Wednesday, July 20, 2011

The Victorian Flavor Bible

The other day my mother surprised Timothy, my twenty year old culinary arts student, with a copy of The Flavor Bible: The Essential Guide to Culinary Creativity, Based on the Wisdom of America's Most Imaginative Chefs by Karen Page and Andrew Dornenburg.
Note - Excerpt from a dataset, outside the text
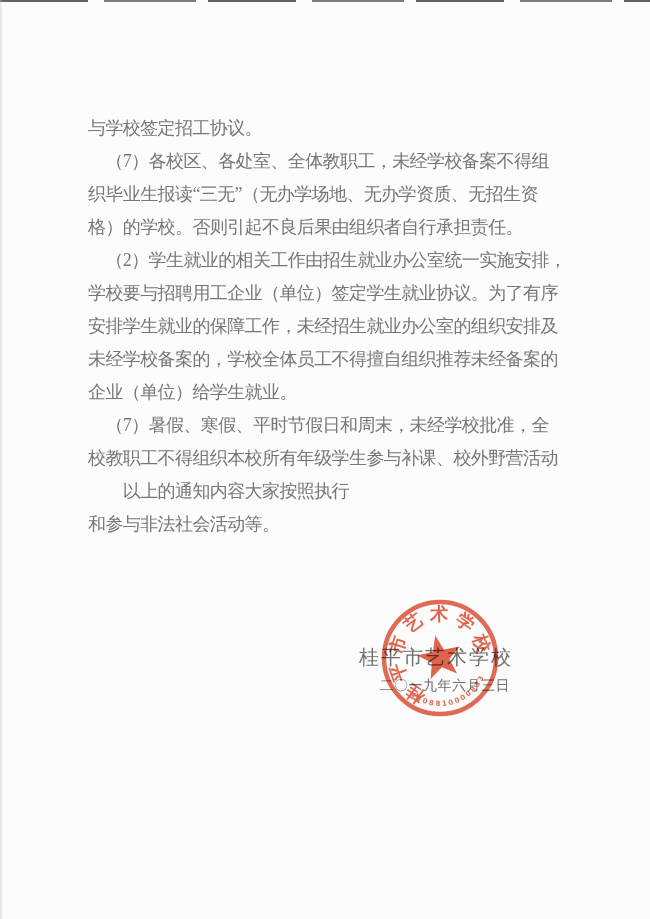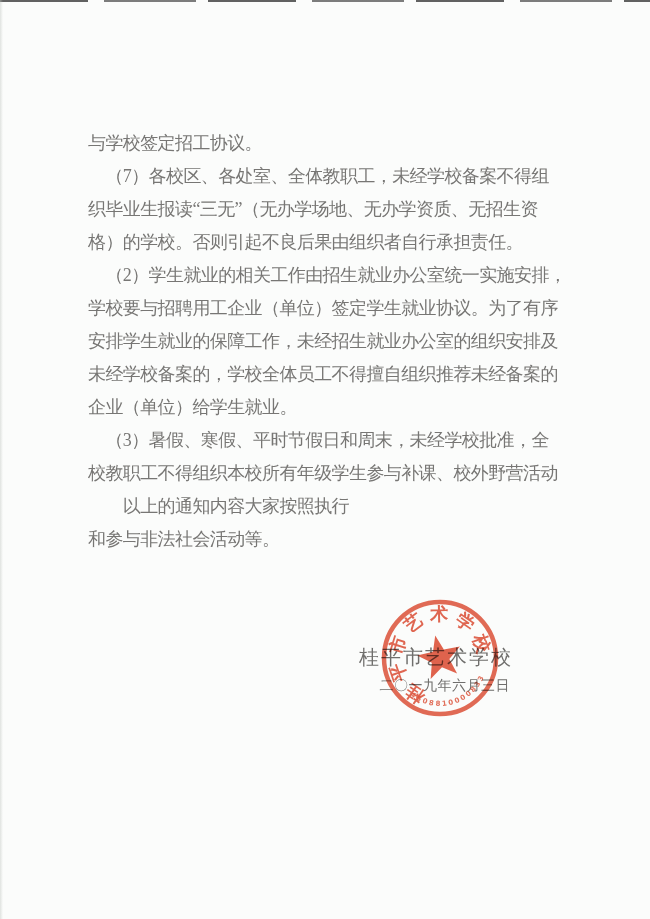"与学校签定招工协议。" .doc-body { margin-top: 15px -> none }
As Timothy flipped through the book and showed me its complemetary food combinations, I wondered how the Victorians paired certain foods. So I checked my 1860 copy of Miss Beecher’s domestic receiptbook: designed as a supplement to her Treatise on domestic economy and found the following suggestions:

*  mutton with turnips

*  geese and ducks with onions

*  boiled poultry with boiled ham or tongue

*  jelly with mutton, venison, roasted meats, and gravy used in hashes

*  fresh pork with cranberry or tart apple sauce

*  drawn butter and eggs with boiled fowls and boiled fish

*  pickles with fish

*  soy sauce and drawn butter with fish

And for garnishes:

*  sweetbreads, fried brown in lard

*  eggs (boiled or fried) on broiled ham or veal

*  lay greens and asparagus, well drained, on buttered toast. Surround with hard-boiled egg slices

*  hash, as well as pig's and calves's head and feet on toast. Garnish with lemon slices.